* Problem details *
Keep the text of the data exactly as it is and omit each picture from the copy.

* Task data *
= Beginning of Section =

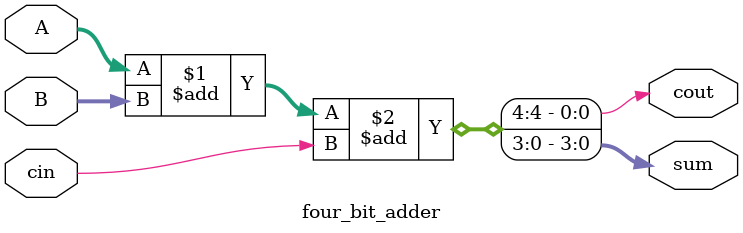
<source format=v>
module four_bit_adder (
  input   [3:0] A,
  input   [3:0] B,
  input   cin,
  output  [3:0] sum,
  output  cout
);

  assign {cout, sum} = A + B + cin;
  
endmodule
</source>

= End of Section =

* Exercise answer *
<source format=v>
module four_bit_adder (
  input   [3:0] A,
  input   [3:0] B,
  input   cin,
  output  [3:0] sum,
  output  cout
);

  assign {cout, sum} = A + B + cin;
  
endmodule
</source>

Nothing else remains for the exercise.